The underwater datacenter is part of Project Natick which the tech giant started developing in 2014 to save money on data center cooling facilities. Microsoft said it sank the supposedly energy efficient data center which could provide internet connectivity for years into the sea last Friday. It noted that the server is now online and performing several computing tasks which it did not specify. Microsoft said it will monitor the experimental data center for the next 12 months to see if the device would comply with the theories its research team proposed four years.

Microsoft underwater datacenter

Spencer Fowers, senior member of technical staff for Microsoft’s special projects research group, prepares Project Natick’s Northern Isles datacenter for deployment off the coast of the Orkney Islands in Scotland. Photo by Scott Eklund/Red Box Pictures.

This is not the first time that Microsoft is testing energy efficient data center prototype. In 2015, the company deployed its first ever underwater datacenter - a steel capsule with a diameter of about eight foot – off the central California coast. Microsoft engineers said the submarine server performed more than it was expected after running for 105 days.
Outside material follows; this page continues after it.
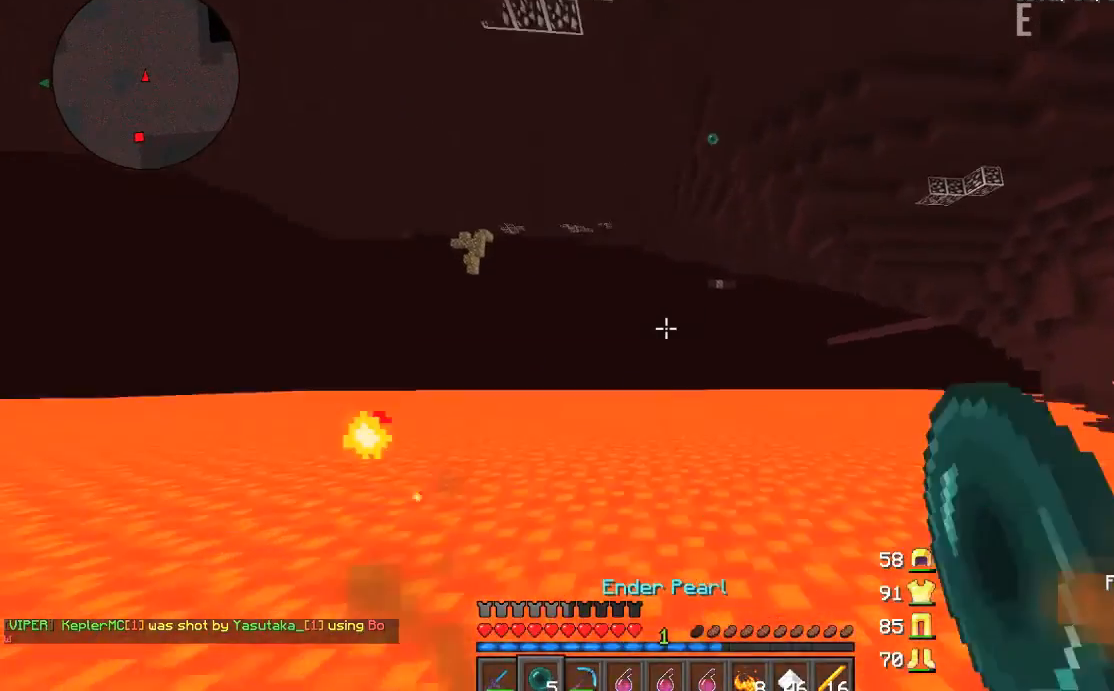
{"keys": ["w"], "mouse": [], "events": [[200, "a", "up"]]}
The Northern Isle submarine server is marking the second phase of Project Natick.

Controlling the heat generated by racks of servers which store and process digital lives in the world is a major challenge in the internet technology. This results in high air conditioning bills which is the only way to keep data centers cool. But that’s not economical. And Microsoft is ready to take “relevant moonshots” to reduce the running cost of data centers. Other tech companies such as Google and Facebook have resorted to building servers in colder countries as a means of cutting air conditioning bills.

Microsoft datacenter

Microsoft’s Project Natick team gathers on a barge tied up to a dock in Scotland’s Orkney Islands in preparation to deploy the Northern Isles datacenter on the seafloor. Pictured from left to right are Mike Shepperd, senior R&D engineer, Sam Ogden, senior software engineer, Spencer Fowers, senior member of technical staff, Eric Peterson, researcher, and Ben Cutler, project manager. Photo by Scott Eklund/Red Box Pictures.

Microsoft and Facebook which operate extremely large data centers are exposed to spending a lot of money in cooling facilities, which should run very hot as a result of a large number of gears and servers powering a huge portion of the internet.

According to a statement from Microsoft, its first underwater datacenter was to ascertain the possibility of operating a data center at the ocean floor, while the second test is in view of learning if the “concept is logically, environmentally and economically practical.”

Project Natick’s submarine server facility is about 40-feet in length, with the shape of a cylinder-like cargo container usually seen on shipping vessels. This is a lot smaller than the conventional data centers that can cover the enter distance of a football field, some 300-feet.

Microsoft plans to deploy similar self-sufficient datacenters off the coast of major cities if the Northern Isles submarine server test goes well. That will be from next year after the monitoring is completed by next year and the result reviewed. The deployed datacenter contains 864 servers and 12 server racks.

The project would still take some time before it can become reliably scalable, according to Microsoft. The Northern Isle submarine server which is powered by renewable energy – no fossil fuel is required, was designed focusing on two major factors: the movement of seawater and the techniques used in maintaining submarine climate.